Top community banks: How SBA lending and expansion lifted one winner

The top-performing community banks this year were connected by two common threads: specialization and expansion.

Banks that specialized in certain business lines and expanded those units beyond their geographic footprint were among the top-performing publicly traded banks under $2 billion of assets on a list published annually by American Banker, according to Claude Hanley, a partner at Capital Performance Group, which assembled the list. 

One example of a bank that rose through the ranks is US Metro Bank in Garden Grove, California. US Metro reported earnings per share of 23 cents in the first quarter, compared with 14 cents a share a year earlier, a 61% increase in consolidated earnings year over year.  

The $1.1 billion-asset bank moved up 227 positions, from No. 291 to No. 64. The bank primarily serves low- to moderate-income customers, people of color and small-business owners, and it attributed its growth primarily to its SBA lending program. 

Dong Il Kim, US Metro Bank
"Banking business is the people's business," said US Metro CEO Dong Il Kim.

US Metro expanded its branch network to enter new SBA markets specializing in 7(a) loans, according to its chief executive, Dong Il Kim. In 2021, it opened four new loan production offices and reopened another. The bank now has six branches across major cities in California and six loan production offices in California, Texas and Washington state. 

"Those LPOs and the fact that there was a great demand for credit, especially government-guaranteed credit, last year, enabled them to essentially post incredible loan growth," said Hanley.

The higher loan numbers helped US Metro's standing on the list. Return on average equity is a key metric used to determine the rankings. In 2021, US Metro reported ROAE of 22.11%, up more than 14 percentage points from the prior year and more than 8 percentage points greater than the top 200 group median.

SBA lending is attractive to banks because the government guarantee allows them to continue lending heavily to small businesses despite economic uncertainty, said Dan O'Malley, chief executive of the Boston-based fintech Numerated, which partners with banks and credit unions to offer digital lending platforms.

"We don't really know how the economy's going to be performing in the next two years. [So] banks, when they lend, like to have confidence in the loans they're making," said O'Malley. 

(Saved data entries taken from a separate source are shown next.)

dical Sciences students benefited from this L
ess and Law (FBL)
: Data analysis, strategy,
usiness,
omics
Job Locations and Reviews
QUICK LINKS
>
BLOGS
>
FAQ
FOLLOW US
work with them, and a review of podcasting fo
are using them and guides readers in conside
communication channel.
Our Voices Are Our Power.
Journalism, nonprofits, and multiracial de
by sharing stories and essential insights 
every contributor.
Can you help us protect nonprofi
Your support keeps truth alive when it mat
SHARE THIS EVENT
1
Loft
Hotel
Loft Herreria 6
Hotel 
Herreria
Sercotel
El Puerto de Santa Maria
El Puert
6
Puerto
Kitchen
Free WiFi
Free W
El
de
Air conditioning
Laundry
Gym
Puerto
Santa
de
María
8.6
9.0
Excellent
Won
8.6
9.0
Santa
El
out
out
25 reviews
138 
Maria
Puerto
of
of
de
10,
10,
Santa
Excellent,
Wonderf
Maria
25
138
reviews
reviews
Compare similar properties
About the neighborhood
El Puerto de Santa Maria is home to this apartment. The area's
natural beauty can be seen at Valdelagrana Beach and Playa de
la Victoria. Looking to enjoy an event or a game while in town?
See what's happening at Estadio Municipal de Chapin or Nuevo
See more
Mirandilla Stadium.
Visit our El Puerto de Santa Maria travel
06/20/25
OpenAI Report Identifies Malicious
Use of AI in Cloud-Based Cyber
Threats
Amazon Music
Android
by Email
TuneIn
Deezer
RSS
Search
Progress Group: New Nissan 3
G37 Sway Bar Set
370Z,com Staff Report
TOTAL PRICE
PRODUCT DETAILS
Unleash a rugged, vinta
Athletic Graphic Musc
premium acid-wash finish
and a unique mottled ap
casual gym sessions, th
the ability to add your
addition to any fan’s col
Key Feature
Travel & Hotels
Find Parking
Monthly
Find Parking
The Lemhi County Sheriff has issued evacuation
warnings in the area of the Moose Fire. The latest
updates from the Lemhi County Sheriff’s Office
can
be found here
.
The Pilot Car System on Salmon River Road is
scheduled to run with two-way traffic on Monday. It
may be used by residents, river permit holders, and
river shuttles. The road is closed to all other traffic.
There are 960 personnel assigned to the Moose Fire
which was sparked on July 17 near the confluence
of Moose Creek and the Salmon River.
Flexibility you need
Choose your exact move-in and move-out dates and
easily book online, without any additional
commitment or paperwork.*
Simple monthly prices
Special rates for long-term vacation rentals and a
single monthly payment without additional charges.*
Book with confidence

Focusing on customers as people

US Metro also attributed its performance to its "people first" culture.

"Banking business is the people's business," said Kim.

The philosophy extends to the bank's management. When opening a new branch, US Metro selects a branch manager with a proven reputation in the area before setting the location. By picking the talent first and then the geography, most branches hit the breakeven point within a year and reach above $100 million within the next, Kim said.

"It's the right strategy in my opinion. … Ultimately, community banking is relationship based, and if you are trying from scratch to develop all your relationships in your market, that could be tough," said Greyson Tuck, a consultant and analyst at Gerrish Smith Tuck in Memphis, Tennessee.

US Metro experienced a 230.22% increase in net income growth from 2020 to 2021, which trumped the median net income growth of 25.91% for the top 200 banks. 

The end of government support

But Tuck noted that "there's a lot of noise in that income statement. For a lot of banks, when you look at their 2020 and 2021, yes, they made a lot of money, but their core profitability was not as strong as what was reflected in their income statement."

The three most common banking strategies in the past two years were core lending, Paycheck Protection Program loans and mortgages, he said. Banks engaged in these business lines benefitted from the strong refinancing and homebuying markets that accompanied last year's low rates and government-supported pandemic-relief funds, as well as PPP business lending, which the government also underwrote. 

"When you think about that as a three-legged stool, in 2022 two of the three legs are gone," said Tuck. "You've got many banks that are looking at a 2022 budget and now six months' worth of performance — and many bankers knew this — realizing that 2022 is not going to be what the past two years have been in terms of profitability."

For US Metro, 2022's less rosy banking environment means it has to double down on its strategy. 

Kim says the bank has plans to continue to expand by opening two more branches in Seattle and Los Angeles and building up its mortgage loan technology infrastructure in preparation for the market to bounce back.